Created this for experimental/learning purposes. Tell me what you think - 

*Version 1*



*Version 2*



*Version 3*



*Version 4*



*Version 5* - Added Raw Video



*Final Version* - Added Background eyes effect


----------



## Alex (May 18, 2008)

Not bad 

I think I had a gif like that as an Avi.

It'd be cooler if the people in backround did something.


----------



## TekJounin (May 18, 2008)

Pretty nifty.  Could the words under Itachi's animated eye be removed?  They're too small to read properly & sort of detract from the animation.


----------



## Perseverance (May 18, 2008)

TekJounin said:


> Pretty nifty.  Could the words under Itachi's animated eye be removed?  They're too small to read properly & sort of detract from the animation.



ye i guess i could do that. I only had the sub version, could try searching for a raw version. 

@Alex - maybe that's something for me to improve on


----------



## karaseechakra (May 18, 2008)

Not bad at all. Well better than anything i could have made and i agree about the subtitles try and find a raw episode or even the cartoon network episode will do (If it's been releced yet) because the subtitles are really annoying. 
But other than the subs it's great.


----------



## Lust (May 18, 2008)

ove 'em


----------



## Tefax (May 18, 2008)

not bad, not bad  Keep it up


----------



## Noitora (May 18, 2008)

Nice work, lotsa Uchiha


----------



## Velvet (May 18, 2008)

uchiha....nice


----------



## Perseverance (May 18, 2008)

Added tekjounin's advice. Changed the video to Raw version. Also made the overall image larger.



Next thing i'm going to try and do is have the background characters have some kind of animation.

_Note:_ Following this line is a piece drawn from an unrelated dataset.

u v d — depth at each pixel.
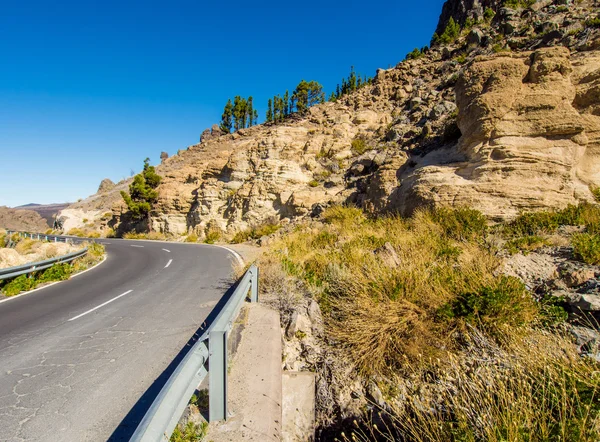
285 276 8.35
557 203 12.20
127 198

Thanks for the feedback guys.


----------



## Perseverance (May 18, 2008)

Ok, here's my final final version. Added a background animation. Thanks for all the suggestions guys


----------



## Rion Ryuzaki (May 19, 2008)

awesome


----------



## Sasuke (May 23, 2008)

The final version looks awesome.


----------



## Musou-Enrai (May 23, 2008)

Looks good.  I like the 5th version the most.


----------



## Soldier (May 23, 2008)

Thats really nice! it's fun too watch


----------



## Nae'blis (May 23, 2008)

Not bad creations in the slightest.


----------



## Grimmjow (May 23, 2008)

quite funny good job


----------



## PlayStation (May 23, 2008)

Nice,I like the concept with the background


----------



## maximilyan (May 23, 2008)

you did a good job here. though the degree of difference in some of them isnt great enough to make in an individual piec.


----------



## Ashiya (May 24, 2008)

Nice effects. I like how their eyes light up in the abckground image especially


----------



## Gary (May 24, 2008)

good job remove the words for it to be great


----------



## KakU Camui (May 25, 2008)

That's really really awesomepek


----------



## faithless (May 25, 2008)

Version 5 & 6 wins.


----------



## S.A.S (Jun 3, 2008)

Thats so good how did you do that


----------